Wednesday 12 February 2014

US military begins work on brain implants that can restore lost memories, experiences

  • By  on February 10, 2014 at 1:07 pm
    • The Alpha IMS retinal prosthesis, implanted in a human patient
      • DARPA, at the behest of the US Department of Defense, is developing a black box brain implant — an implant that will be wired into a soldier’s brain and record their memories. If the soldier then suffers memory loss due to brain injury, the implant will then be used to restore those memories. The same implant could also be used during training or in the line of duty, too — as we’ve reported on in the past, stimulating the right regions of the brain can improve how quickly you learn new skills, reduce your reaction times, and more.
        The project, which DARPA has wittily named Restoring Active Memory, is currently at the stage where it’s seeking proposals from commercial companies that have previously had success with brain implants, such as Medtronic. As yet, we don’t know who has submitted proposals to DARPA, but it’ll probably be the usual suspects. Medtronic, which creates deep-brain simulation (DBS) implants that are almost miraculous in their ability to control the debilitating effects of Parkinson’s disease (video embedded below), is surely interested. Brown University, which famously created a brain-computer interface that is implanted into the brain and communicates wirelessly with a nearby computer, must be a contender. Companies with big R&D budgets, like IBM and GE, might be involved as well.
      • The Restoring Active Memory project has two key targets. First, we need to be able to actually analyze and decode a human’s neural signals. Some work has been done in this area, such as brute-forcing the encoding of the optic nerve, but we’re a long way away from reading a bunch of neural spikes and knowing exactly what the person is thinking or experiencing.
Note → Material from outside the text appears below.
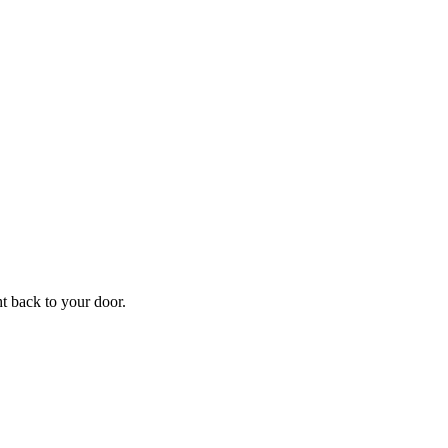
f
Your
ht back to your door.
ders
Second, we want to take that knowledge of how we encode memories (stored experiences), and somehow use it to re-program a human brain that has experienced memory loss. “Ultimately, it is desired to develop a prototype implantable neural device that enables recovery of memory in a human clinical population,” says the proposal. (Read: What is transhumanism, or, what does it mean to be human?)
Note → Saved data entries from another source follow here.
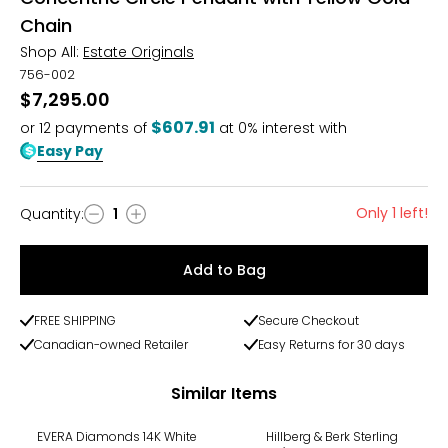
Chain
Shop All:
Estate Originals
756-002
$7,295.00
$607.91
or
12
payments of
at 0% interest with
Easy Pay
Only 1 left!
Quantity
:
1
Quantity
Add to Bag
FREE SHIPPING
Secure Checkout
Canadian-owned Retailer
Easy Returns for 30 days
Similar Items
-14%
-13%
EVERA Diamonds 14K White
Hillberg & Berk Sterling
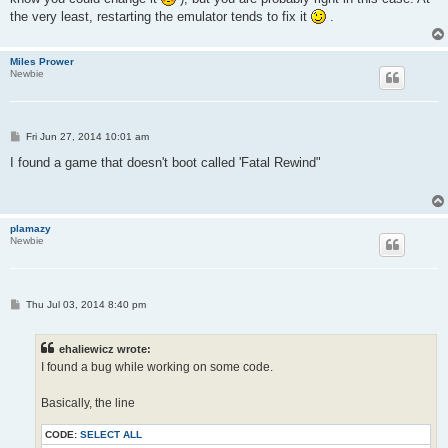
the very least, restarting the emulator tends to fix it
.
Miles Prower
Newbie
P
Fri Jun 27, 2014 10:01 am
o
s
I found a game that doesn't boot called 'Fatal Rewind"
t
plamazy
Newbie
P
Thu Jul 03, 2014 8:40 pm
o
s
t
ehaliewicz wrote:
I found a bug while working on some code.
Basically, the line
CODE:
SELECT ALL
        This might sound like something out of a sci-fi film — and to be honest, we’re probably quite a few years away from such an implant. While we’ve had a fair amount of success withtDCS and DBS, we’re still very much at the dumb, brute-force stage of neuroscience. The lobotomy might be out of vogue, but modern implants aren’t that much more refined — they just run electricity through a specific part of the brain. We’re not entirely sure why it works, and except for turning the device off we can’t really control it. We are a long, long way away from measuring the exact pattern of neurons firing that gives a soldier the ability to use a sniper rifle or defuse a bomb. (Read: MIT discovers the location of memories: Individual neurons.)
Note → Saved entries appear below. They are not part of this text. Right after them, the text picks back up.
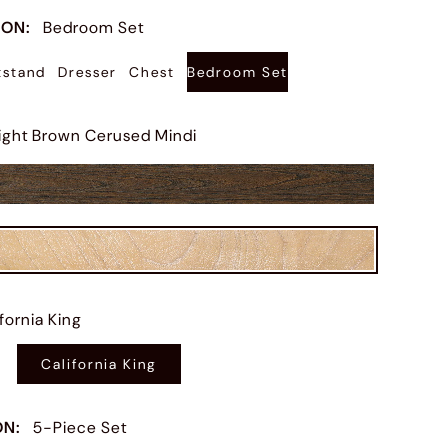
ION
:
Bedroom Set
tstand
Dresser
Chest
Bedroom Set
ight Brown Cerused Mindi
ifornia King
California King
ON
:
5-Piece Set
        Still, an implanted device — rather than external, cranial-mounted instrument — is definitely the way to go, if we want to learn more about how the human brain encodes memories. When you boil it down, all memories are ultimately just a specific set of neuron connections and electric pulses (spikes). It stands to reason that, eventually, with enough painstaking data collection (provided by the implant) and a lot of analysis (supercomputers) we’ll be able to work out the exact combinations required to re-program a human brain to remember certain experiences, memories, and skills.